DATA PROVIDED Block Start

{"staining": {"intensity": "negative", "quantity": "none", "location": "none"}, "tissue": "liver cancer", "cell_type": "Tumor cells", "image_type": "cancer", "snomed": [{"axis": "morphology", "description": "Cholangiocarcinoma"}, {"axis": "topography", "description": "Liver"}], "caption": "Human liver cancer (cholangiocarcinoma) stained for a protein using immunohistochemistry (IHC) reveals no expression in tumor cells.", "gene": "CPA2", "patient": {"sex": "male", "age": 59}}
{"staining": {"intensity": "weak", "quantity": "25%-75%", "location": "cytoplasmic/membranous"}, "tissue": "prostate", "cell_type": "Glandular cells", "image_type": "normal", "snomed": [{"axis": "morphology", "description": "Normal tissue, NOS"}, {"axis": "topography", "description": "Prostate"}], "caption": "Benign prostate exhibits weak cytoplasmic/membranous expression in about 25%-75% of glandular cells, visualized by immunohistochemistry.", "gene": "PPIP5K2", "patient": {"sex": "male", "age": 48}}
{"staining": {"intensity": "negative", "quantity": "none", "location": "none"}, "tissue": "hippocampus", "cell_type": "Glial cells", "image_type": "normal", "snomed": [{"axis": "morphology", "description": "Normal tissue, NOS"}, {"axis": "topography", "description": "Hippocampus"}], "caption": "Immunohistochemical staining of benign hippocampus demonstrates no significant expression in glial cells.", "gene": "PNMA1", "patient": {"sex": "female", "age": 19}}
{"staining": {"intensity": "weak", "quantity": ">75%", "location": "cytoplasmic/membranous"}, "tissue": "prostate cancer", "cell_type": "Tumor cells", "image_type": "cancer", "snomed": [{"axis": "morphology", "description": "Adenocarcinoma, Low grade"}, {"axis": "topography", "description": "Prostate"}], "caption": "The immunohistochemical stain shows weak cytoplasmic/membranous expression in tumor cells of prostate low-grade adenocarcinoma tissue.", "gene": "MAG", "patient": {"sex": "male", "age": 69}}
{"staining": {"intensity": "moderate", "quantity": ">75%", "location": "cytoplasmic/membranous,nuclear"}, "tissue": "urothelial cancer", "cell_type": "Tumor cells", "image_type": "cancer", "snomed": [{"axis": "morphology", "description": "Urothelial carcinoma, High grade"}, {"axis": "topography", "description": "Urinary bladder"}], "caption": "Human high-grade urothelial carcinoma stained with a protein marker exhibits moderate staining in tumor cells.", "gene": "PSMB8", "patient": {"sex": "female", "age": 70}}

DATA PROVIDED Block End

> [EXERCISE REQUIREMENTS]: Output all of the records, keeping every word exact.

> [COMPLETED TASK]:
{"staining": {"intensity": "negative", "quantity": "none", "location": "none"}, "tissue": "liver cancer", "cell_type": "Tumor cells", "image_type": "cancer", "snomed": [{"axis": "morphology", "description": "Cholangiocarcinoma"}, {"axis": "topography", "description": "Liver"}], "caption": "Human liver cancer (cholangiocarcinoma) stained for a protein using immunohistochemistry (IHC) reveals no expression in tumor cells.", "gene": "CPA2", "patient": {"sex": "male", "age": 59}}
{"staining": {"intensity": "weak", "quantity": "25%-75%", "location": "cytoplasmic/membranous"}, "tissue": "prostate", "cell_type": "Glandular cells", "image_type": "normal", "snomed": [{"axis": "morphology", "description": "Normal tissue, NOS"}, {"axis": "topography", "description": "Prostate"}], "caption": "Benign prostate exhibits weak cytoplasmic/membranous expression in about 25%-75% of glandular cells, visualized by immunohistochemistry.", "gene": "PPIP5K2", "patient": {"sex": "male", "age": 48}}
{"staining": {"intensity": "negative", "quantity": "none", "location": "none"}, "tissue": "hippocampus", "cell_type": "Glial cells", "image_type": "normal", "snomed": [{"axis": "morphology", "description": "Normal tissue, NOS"}, {"axis": "topography", "description": "Hippocampus"}], "caption": "Immunohistochemical staining of benign hippocampus demonstrates no significant expression in glial cells.", "gene": "PNMA1", "patient": {"sex": "female", "age": 19}}
{"staining": {"intensity": "weak", "quantity": ">75%", "location": "cytoplasmic/membranous"}, "tissue": "prostate cancer", "cell_type": "Tumor cells", "image_type": "cancer", "snomed": [{"axis": "morphology", "description": "Adenocarcinoma, Low grade"}, {"axis": "topography", "description": "Prostate"}], "caption": "The immunohistochemical stain shows weak cytoplasmic/membranous expression in tumor cells of prostate low-grade adenocarcinoma tissue.", "gene": "MAG", "patient": {"sex": "male", "age": 69}}
{"staining": {"intensity": "moderate", "quantity": ">75%", "location": "cytoplasmic/membranous,nuclear"}, "tissue": "urothelial cancer", "cell_type": "Tumor cells", "image_type": "cancer", "snomed": [{"axis": "morphology", "description": "Urothelial carcinoma, High grade"}, {"axis": "topography", "description": "Urinary bladder"}], "caption": "Human high-grade urothelial carcinoma stained with a protein marker exhibits moderate staining in tumor cells.", "gene": "PSMB8", "patient": {"sex": "female", "age": 70}}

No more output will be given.